Senator Faulkner has repeatedly warned that the ALP risks a wipeout of its membership - as "a small party getting smaller, [and] an old party getting older".
Ms Gillard welcomed the review but resisted the suggestion that the unions be given a say in policy and parliamentary decisions. "As Labor leader I will insist on the right to freely choose the executive of the federal parliamentary Labor Party," she said at the time of the review's release. "I have chosen my team of ministers and parliamentary secretaries and I will continue to do so."

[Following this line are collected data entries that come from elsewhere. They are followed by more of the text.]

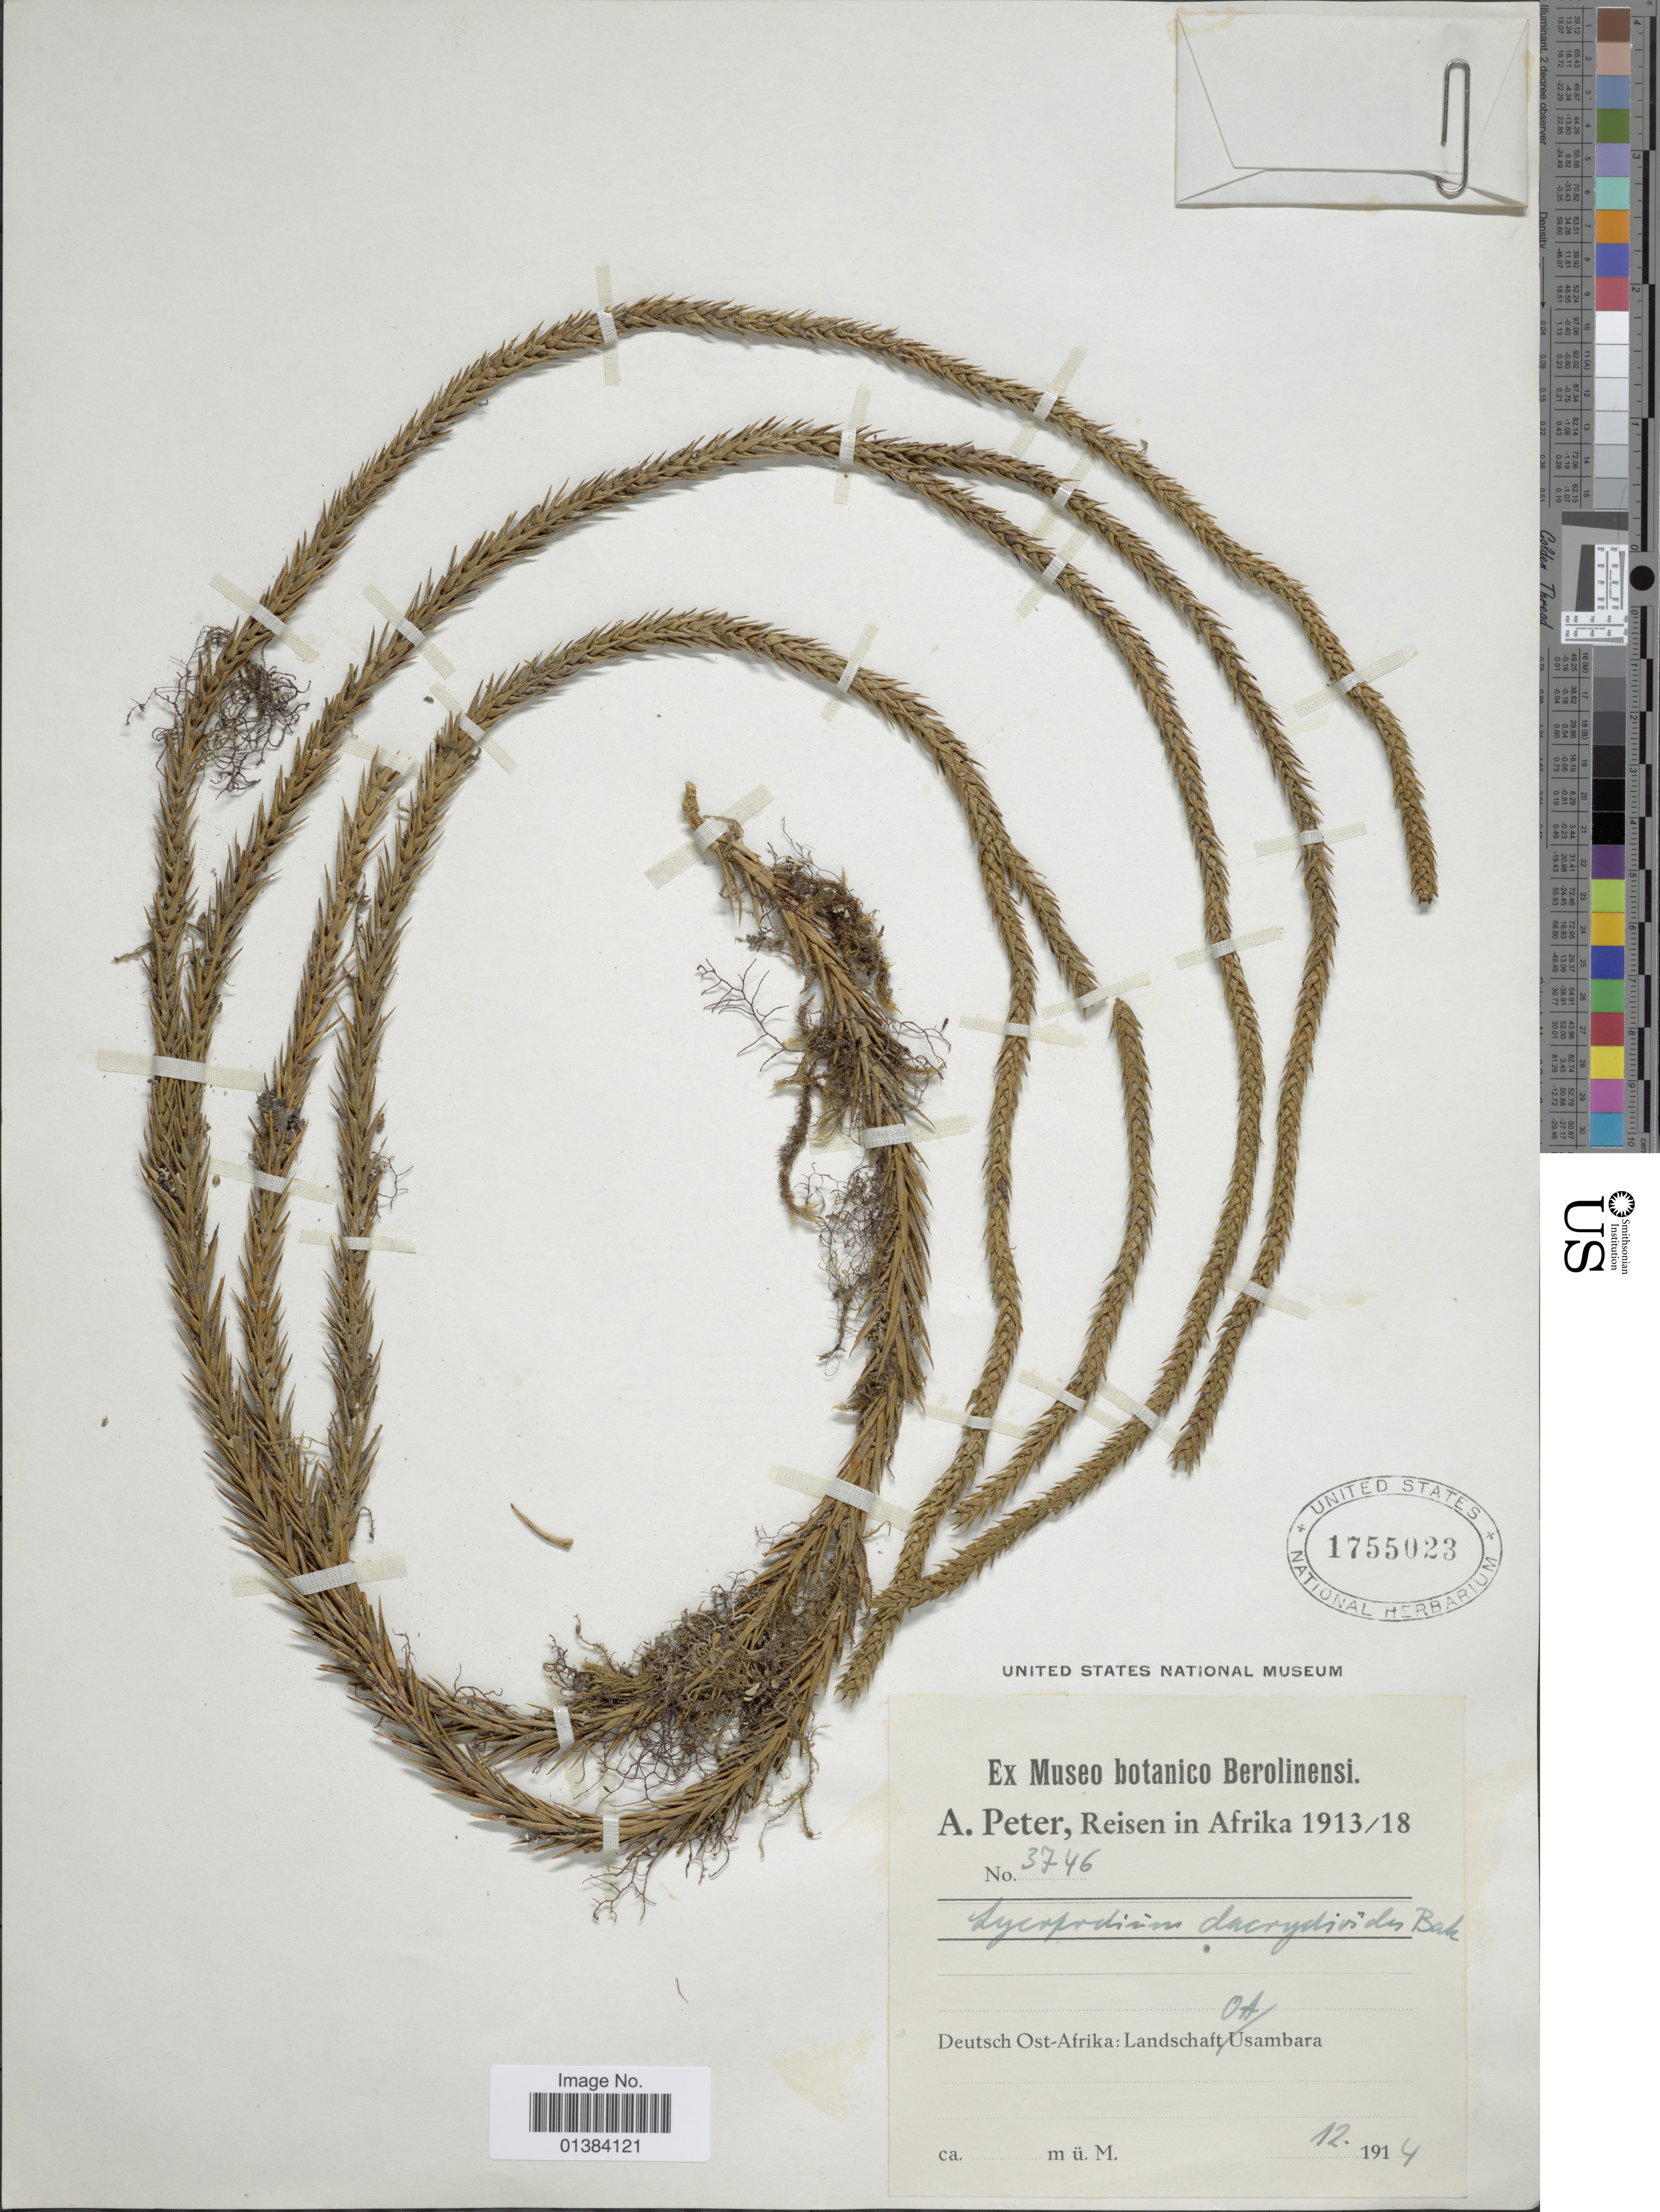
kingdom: Plantae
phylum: Tracheophyta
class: Lycopodiopsida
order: Lycopodiales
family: Lycopodiaceae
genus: Phlegmariurus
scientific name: Phlegmariurus dacrydioides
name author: (Baker) A. R. Field & Bostock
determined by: Field, A. R.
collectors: A. Peter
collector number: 3746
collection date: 1914-12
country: Tanzania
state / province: Tanga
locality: Deutsch Ost-Afrika: Landschaft Usambara.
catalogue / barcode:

Mr Hawke also addressed the leadership question that continues to dog Ms Gillard, saying he believed she was the best person for the job. "I don't think they should change leaders," he said. "There has been a lot of criticism of Julia, but you have got to give her credit for a lot of achievements and tenacity. "She has shown a lot of courage and determination, particularly on the carbon tax and the mining tax. When those things are bedded down they may even become positives."
Ms Gillard has refused to address questions about the leadership this year, telling reporters on New Year's Day to "check the transcripts" of last year for her answer.
It is more than 20 years since Mr Hawke was prime minister of Australia but the "Silver Bodgie" has enjoyed a resurgence in the media, most recently in a renewed spat with the former prime minister Paul Keating.
The pair showed the passing of time had done nothing to ease the rancour in their relationship, with Mr Keating this week blaming Mr Hawke for the wage explosions of the 1970s.
Mr Keating said that Mr Hawke, as the ACTU national secretary, had "nearly destroyed the economy twice". The spat coincides with the release by the National Archives of the 1982 and 1983 cabinet documents.